━━━ Reading text

Our ancestors and collateral relatives were restricted to the seas until about 500 million years ago, when the first amphibian crawled out onto the land. A significant ozone layer may not have developed until about then. These two facts are probably related. Earlier, deadly ultraviolet light from the Sun reached the surface of the land, frying any intrepid pioneer attempting to homestead there. Ozone, as we’ve mentioned, is produced from the oxygen in the upper air by the Sun’s radiation. So that reckless oxygen pollution of the ancient atmosphere, generated by the green plants, seems to have had another accidental and this time salutary consequence: It made the land habitable. Who would have figured?

Hundreds of millions of years later, a rich biology filled almost every nook and cranny of the land. The moving continental plates now carried with them cargoes of plants and animals and microbes. When new continental crust appeared, it was quickly colonized by life. When old continental crust was carried down into the Earth’s interior, we might be worried that its living cargo would be carried down with it. But the conveyor belt of plate tectonics moves only an inch a year. Life is quicker. Ancient fossils, though, can’t jump off the conveyer belt. They are destroyed by plate tectonics. The precious records and remains of our ancestors are swept down into the semi-fluid mantle and cremated. We are left with the odd remnants that by accident escaped.

━━━━━━
━━━ Information

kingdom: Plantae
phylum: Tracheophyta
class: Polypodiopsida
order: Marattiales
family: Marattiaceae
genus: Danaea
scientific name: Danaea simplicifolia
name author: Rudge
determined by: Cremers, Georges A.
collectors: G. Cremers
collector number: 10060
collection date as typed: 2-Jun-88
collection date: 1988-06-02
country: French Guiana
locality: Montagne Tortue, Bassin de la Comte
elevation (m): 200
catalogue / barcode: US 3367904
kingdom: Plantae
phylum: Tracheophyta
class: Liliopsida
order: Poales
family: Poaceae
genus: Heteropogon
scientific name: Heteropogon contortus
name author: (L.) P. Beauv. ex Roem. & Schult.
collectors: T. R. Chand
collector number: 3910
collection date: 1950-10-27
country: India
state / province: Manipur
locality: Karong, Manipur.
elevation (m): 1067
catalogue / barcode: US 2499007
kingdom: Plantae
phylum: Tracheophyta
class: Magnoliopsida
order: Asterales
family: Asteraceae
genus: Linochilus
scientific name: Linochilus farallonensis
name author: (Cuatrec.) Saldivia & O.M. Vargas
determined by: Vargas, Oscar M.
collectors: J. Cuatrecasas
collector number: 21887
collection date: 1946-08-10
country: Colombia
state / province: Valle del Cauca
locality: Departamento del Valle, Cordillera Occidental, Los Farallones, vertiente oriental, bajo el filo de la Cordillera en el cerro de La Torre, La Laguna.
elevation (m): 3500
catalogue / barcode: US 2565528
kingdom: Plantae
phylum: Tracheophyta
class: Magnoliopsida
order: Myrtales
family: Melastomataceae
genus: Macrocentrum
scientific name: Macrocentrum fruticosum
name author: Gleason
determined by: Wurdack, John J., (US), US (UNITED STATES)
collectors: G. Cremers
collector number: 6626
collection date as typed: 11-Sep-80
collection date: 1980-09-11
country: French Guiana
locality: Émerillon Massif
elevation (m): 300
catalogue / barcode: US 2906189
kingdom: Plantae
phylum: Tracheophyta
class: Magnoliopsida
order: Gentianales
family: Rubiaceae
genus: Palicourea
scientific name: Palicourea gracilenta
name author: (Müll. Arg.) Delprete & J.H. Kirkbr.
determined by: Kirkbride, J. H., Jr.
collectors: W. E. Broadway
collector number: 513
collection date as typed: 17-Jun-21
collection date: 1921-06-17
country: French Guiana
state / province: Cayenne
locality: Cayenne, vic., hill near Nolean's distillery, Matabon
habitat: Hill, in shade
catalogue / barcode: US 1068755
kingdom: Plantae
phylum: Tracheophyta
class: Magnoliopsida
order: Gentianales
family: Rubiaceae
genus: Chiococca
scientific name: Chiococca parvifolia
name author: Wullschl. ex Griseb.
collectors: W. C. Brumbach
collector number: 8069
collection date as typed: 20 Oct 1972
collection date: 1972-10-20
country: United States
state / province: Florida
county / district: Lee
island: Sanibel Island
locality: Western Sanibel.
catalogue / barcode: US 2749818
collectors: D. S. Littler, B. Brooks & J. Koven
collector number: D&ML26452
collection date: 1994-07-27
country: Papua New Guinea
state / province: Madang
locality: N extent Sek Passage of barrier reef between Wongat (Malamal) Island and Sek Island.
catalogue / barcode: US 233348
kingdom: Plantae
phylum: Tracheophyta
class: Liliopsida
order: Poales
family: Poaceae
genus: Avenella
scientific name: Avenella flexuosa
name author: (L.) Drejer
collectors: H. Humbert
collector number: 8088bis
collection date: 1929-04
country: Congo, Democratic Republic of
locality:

━━━━━━

- **Required work**: From the passage on ozone and life on land, write out word for word the part that opens with the words containing "Our ancestors and" and closes with "would have figured?".

- **Task answer**:
Our ancestors and collateral relatives were restricted to the seas until about 500 million years ago, when the first amphibian crawled out onto the land. A significant ozone layer may not have developed until about then. These two facts are probably related. Earlier, deadly ultraviolet light from the Sun reached the surface of the land, frying any intrepid pioneer attempting to homestead there. Ozone, as we’ve mentioned, is produced from the oxygen in the upper air by the Sun’s radiation. So that reckless oxygen pollution of the ancient atmosphere, generated by the green plants, seems to have had another accidental and this time salutary consequence: It made the land habitable. Who would have figured?